I pictured the silver pickup with the splintering windshield. MacArthur had said he couldn’t identify the driver. Was that true or false? How much did he know about what Tim was up to?

“Since when does Tim have a truck?” I said.

“He doesn’t. He ‘borrowed’ it from our neighbor who’s on vacation.”

My head spun faster than a yoyo. If I hadn’t already been sitting, I would have immediately sought a chair. As it was, I wanted to slide all the way to the floor.

“Are you saying… Tim shot everybody?”

Tina arched her back. “Not everybody! Just four people involved in that dog show.”

“Two of them died,” I said.

“By accident,” my office manager declared. “Tim had instructions to hurt those two. But… they moved.” She shrugged. “Mitchell Slater wasn’t supposed to take that last step. As for Matt Koniger, well, you know what they say about a shot in the dark? Poor Tim. It’s really hard in a blackout to hit the target but not kill him.”

“How about Ramona Bowden?” I said. “Was Tim supposed to hit her or miss her?”

At that instant my front door clicked open again. Seeing our chief of police, Tina let out a cry of either surprise or relief; I couldn’t tell which.

To me Jenx said, “That’s where it gets interesting. Ramona Bowden was Tim’s boss.”

“No way!” I said.

“Way,” sighed Tina. Then she took a deep breath, stood up, and extended fisted hands, palms down, toward Jenx.

“What are ya doing?” the chief said.

“Go ahead and cuff me. I’m an accessory.”

“Shut up and sit down,” Jenx said. Tina obeyed.

I waited for Jenx to make the next move, but all she did was stare at Tina.

“Isn’t this the part where you read her her rights?” I said.

“If I was planning to bust her, yeah,” Jenx said. “But I think there’s a chance we can keep Tina out of this.”

“Her husband killed two people!” I exclaimed. “And shot two more, including me!”

Jenx nodded. “He also kidnapped a valuable show dog. And your dog, assuming Abra didn’t go willingly.”

“Abra always goes willingly.”

Tina raised her hand like she was in school. “I threatened Whiskey with a toy gun and told her I was going to rob her safe. Does that count?”

“Did you rob her safe?” Jenx asked.

Tina shook her head.

“Then let’s all play Whiskey’s game,” Jenx said.

“What’s that?” I said.

“Denial. We’ll all three pretend nothing weird happened here.”

Jenx pointed Tina toward the door and told her not to do anything stupid. I considered those instructions much too vague.

It turned out that Jenx hadn’t known about the Tim-and-Ramona connection 'til she followed up on the pickup truck reported by MacArthur. When she drove to the house where the truck was registered, she found Tim in the garage, cleaning broken glass from the dashboard.

“The son of a bitch ran when I pulled in the driveway,” she said. “I got so pissed off my magnetic compass went out of whack! Everything electrical on the block started arcing.”

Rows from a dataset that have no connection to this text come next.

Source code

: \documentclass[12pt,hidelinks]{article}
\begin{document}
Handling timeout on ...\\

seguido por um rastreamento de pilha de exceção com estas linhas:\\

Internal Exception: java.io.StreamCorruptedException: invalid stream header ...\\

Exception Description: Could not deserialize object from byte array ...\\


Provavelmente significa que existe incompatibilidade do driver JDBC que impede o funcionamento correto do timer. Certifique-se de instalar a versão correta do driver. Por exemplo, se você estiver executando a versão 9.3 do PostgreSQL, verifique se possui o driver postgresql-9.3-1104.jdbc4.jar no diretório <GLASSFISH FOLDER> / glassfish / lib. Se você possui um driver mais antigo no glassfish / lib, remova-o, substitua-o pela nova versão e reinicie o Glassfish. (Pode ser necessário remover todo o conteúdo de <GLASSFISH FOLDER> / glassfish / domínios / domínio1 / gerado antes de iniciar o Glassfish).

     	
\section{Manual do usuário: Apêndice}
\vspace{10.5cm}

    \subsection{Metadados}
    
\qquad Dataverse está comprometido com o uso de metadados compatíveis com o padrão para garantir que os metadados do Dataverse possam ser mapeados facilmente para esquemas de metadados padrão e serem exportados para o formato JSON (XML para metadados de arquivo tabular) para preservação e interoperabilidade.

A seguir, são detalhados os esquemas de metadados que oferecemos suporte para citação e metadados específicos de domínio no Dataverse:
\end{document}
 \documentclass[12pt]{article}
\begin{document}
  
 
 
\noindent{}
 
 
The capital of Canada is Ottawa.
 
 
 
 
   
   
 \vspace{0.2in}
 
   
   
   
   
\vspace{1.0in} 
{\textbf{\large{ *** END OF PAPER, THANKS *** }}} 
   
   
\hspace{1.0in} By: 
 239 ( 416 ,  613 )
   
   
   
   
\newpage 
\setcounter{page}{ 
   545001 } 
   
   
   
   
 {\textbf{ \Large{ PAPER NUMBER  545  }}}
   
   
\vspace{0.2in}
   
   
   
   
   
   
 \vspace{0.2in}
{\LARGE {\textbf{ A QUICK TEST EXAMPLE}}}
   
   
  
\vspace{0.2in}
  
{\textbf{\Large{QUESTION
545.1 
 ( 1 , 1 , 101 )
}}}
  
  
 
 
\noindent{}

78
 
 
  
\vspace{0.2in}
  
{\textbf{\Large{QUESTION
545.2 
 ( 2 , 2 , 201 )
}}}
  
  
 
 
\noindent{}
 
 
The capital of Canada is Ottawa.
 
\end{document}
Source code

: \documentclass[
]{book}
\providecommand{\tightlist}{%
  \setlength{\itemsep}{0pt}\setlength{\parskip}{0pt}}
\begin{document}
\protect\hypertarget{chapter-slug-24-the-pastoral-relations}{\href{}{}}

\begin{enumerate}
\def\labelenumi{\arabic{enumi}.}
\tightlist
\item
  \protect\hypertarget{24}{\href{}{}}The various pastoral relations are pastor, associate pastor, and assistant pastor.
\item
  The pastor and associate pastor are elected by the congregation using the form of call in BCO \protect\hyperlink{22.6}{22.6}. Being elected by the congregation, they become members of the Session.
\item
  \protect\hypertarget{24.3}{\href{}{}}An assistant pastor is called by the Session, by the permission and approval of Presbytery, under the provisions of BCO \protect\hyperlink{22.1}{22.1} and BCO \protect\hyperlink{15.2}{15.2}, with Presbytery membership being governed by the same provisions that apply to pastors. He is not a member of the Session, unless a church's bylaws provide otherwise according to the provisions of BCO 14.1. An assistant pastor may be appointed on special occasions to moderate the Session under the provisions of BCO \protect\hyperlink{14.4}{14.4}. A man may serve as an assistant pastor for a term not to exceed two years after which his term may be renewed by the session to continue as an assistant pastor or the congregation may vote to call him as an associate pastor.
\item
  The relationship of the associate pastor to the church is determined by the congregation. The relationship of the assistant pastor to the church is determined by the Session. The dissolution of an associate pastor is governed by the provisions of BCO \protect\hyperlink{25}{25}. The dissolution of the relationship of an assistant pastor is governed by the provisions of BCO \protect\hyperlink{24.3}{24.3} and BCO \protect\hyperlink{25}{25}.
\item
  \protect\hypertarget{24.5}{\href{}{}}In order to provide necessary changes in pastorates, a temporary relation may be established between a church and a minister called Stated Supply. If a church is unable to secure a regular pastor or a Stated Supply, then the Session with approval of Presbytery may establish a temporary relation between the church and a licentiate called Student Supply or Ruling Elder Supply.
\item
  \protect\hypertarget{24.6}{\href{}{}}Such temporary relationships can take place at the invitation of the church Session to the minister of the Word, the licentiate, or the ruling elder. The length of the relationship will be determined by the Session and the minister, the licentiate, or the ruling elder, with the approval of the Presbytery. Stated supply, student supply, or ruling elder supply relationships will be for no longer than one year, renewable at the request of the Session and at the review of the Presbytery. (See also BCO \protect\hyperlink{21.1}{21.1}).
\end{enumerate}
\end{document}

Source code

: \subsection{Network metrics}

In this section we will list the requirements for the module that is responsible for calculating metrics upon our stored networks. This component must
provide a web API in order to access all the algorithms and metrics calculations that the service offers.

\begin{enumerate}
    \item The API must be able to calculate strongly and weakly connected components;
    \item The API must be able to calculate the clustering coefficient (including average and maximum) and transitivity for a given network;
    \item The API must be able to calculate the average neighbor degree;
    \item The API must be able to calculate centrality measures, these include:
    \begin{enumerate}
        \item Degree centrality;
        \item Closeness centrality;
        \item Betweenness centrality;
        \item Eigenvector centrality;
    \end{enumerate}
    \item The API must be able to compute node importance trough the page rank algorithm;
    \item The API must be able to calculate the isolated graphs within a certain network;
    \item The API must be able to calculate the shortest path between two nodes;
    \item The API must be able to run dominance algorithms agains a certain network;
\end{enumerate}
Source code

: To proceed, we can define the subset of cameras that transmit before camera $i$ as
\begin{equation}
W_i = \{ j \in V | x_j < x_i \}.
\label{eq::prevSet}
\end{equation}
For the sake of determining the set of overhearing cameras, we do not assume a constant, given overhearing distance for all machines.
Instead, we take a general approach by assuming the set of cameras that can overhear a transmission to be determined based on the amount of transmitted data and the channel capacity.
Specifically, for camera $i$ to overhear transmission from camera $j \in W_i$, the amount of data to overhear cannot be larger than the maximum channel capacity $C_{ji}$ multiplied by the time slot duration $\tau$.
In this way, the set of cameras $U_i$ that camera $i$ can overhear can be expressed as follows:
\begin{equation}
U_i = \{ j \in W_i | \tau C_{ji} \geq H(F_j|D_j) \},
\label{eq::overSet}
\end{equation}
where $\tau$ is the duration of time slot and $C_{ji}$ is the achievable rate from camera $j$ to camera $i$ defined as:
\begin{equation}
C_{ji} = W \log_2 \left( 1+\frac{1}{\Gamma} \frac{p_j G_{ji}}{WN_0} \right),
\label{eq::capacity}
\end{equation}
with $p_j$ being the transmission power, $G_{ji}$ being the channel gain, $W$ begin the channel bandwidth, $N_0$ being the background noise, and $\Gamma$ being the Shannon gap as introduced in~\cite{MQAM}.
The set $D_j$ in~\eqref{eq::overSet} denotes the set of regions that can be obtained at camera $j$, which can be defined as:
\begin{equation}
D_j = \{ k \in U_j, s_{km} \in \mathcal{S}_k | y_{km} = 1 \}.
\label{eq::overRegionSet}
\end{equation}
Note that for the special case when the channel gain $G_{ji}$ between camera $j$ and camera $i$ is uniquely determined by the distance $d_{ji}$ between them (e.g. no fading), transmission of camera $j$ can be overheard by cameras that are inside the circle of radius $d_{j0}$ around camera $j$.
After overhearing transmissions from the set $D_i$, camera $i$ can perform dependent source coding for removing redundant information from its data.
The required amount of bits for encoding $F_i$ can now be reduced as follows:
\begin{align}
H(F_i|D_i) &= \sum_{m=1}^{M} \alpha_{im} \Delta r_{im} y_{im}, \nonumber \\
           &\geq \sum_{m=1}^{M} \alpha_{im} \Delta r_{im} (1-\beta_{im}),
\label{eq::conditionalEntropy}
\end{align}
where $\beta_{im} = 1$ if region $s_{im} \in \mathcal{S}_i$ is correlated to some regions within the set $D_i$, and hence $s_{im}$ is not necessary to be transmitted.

Jenx wasn’t a superhero although her geomagnetic powers were the stuff of local lore. Magnet Springs happened to be built on a highly charged electrical field. Spikes and surges have always been commonplace here. Records dating back to 1820 note that the occasional grazing cow keeled over when it wandered into the wrong part of a wet pasture. A few farmers did, too. But fertile soil and sweeping views of Lake Michigan kept most settlers from moving on. Then along came the Jenkins clan with a genetic predisposition for channeling energy, especially when riled. Don’t piss off the chief. She’s got a weapon nobody can make her register or put down.